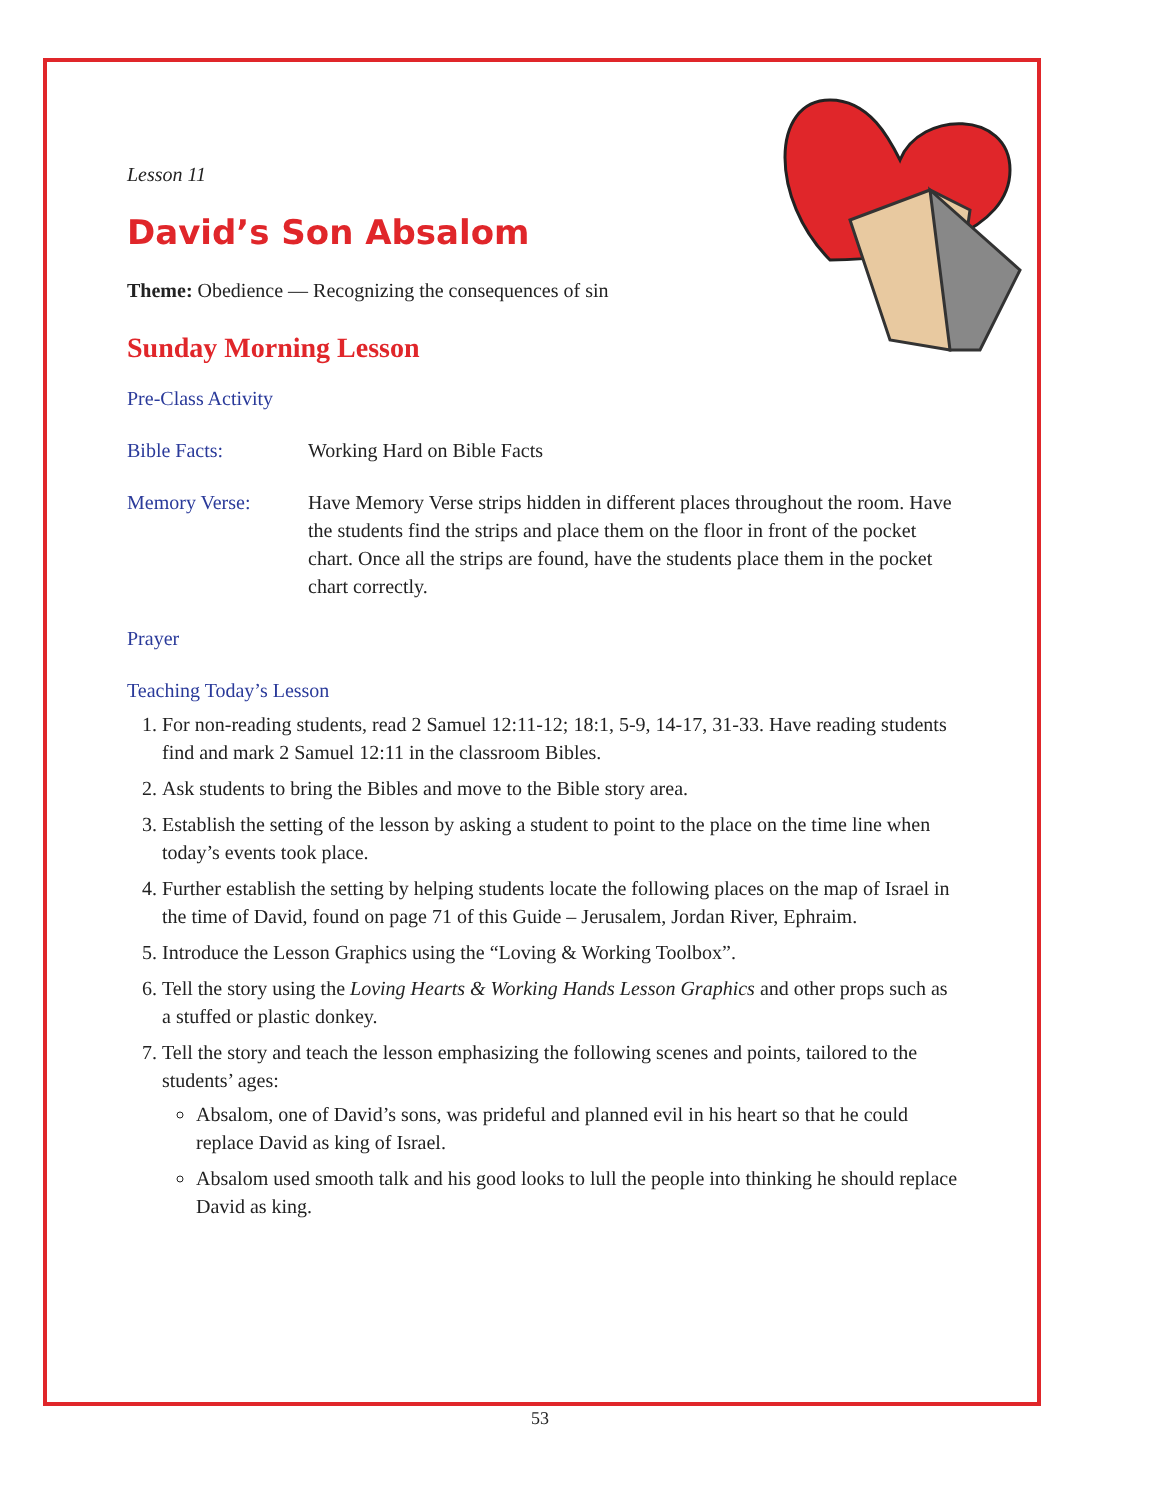Lesson 11
David’s Son Absalom
Theme: Obedience — Recognizing the consequences of sin
Sunday Morning Lesson
Pre-Class Activity
Bible Facts: Working Hard on Bible Facts
Memory Verse: Have Memory Verse strips hidden in different places throughout the room. Have the students find the strips and place them on the floor in front of the pocket chart. Once all the strips are found, have the students place them in the pocket chart correctly.
Prayer
Teaching Today’s Lesson
1. For non-reading students, read 2 Samuel 12:11-12; 18:1, 5-9, 14-17, 31-33. Have reading students find and mark 2 Samuel 12:11 in the classroom Bibles.
2. Ask students to bring the Bibles and move to the Bible story area.
3. Establish the setting of the lesson by asking a student to point to the place on the time line when today’s events took place.
4. Further establish the setting by helping students locate the following places on the map of Israel in the time of David, found on page 71 of this Guide – Jerusalem, Jordan River, Ephraim.
5. Introduce the Lesson Graphics using the “Loving & Working Toolbox”.
6. Tell the story using the Loving Hearts & Working Hands Lesson Graphics and other props such as a stuffed or plastic donkey.
7. Tell the story and teach the lesson emphasizing the following scenes and points, tailored to the students’ ages:
Absalom, one of David’s sons, was prideful and planned evil in his heart so that he could replace David as king of Israel.
Absalom used smooth talk and his good looks to lull the people into thinking he should replace David as king.
53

________________________

* _DIRECTIONS_: Determine how many lines in the data include the word "replace". Answer with that number alone.

* _EXERCISE OUTPUT_: 2